DATA TO PROCESS
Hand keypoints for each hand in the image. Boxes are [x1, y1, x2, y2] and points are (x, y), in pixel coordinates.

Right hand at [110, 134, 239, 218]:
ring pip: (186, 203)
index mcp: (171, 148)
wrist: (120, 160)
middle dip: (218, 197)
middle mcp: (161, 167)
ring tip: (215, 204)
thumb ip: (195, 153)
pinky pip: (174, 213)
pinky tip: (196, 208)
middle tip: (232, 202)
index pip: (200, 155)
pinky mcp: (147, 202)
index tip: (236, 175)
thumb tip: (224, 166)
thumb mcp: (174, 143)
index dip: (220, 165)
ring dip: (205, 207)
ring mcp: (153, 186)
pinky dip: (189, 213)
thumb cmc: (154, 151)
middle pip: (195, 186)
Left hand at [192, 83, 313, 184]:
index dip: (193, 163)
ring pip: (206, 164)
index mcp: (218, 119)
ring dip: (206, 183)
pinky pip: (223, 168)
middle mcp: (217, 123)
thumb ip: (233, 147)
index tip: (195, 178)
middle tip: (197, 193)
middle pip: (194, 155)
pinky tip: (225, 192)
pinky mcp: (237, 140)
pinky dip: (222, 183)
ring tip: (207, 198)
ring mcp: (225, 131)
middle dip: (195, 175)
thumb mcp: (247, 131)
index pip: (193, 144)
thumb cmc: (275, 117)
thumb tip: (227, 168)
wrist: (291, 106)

DESCRIPTION OF THE TASK
Write only the number of lines above in which the word "ring" is found.

FINISHED TASK
8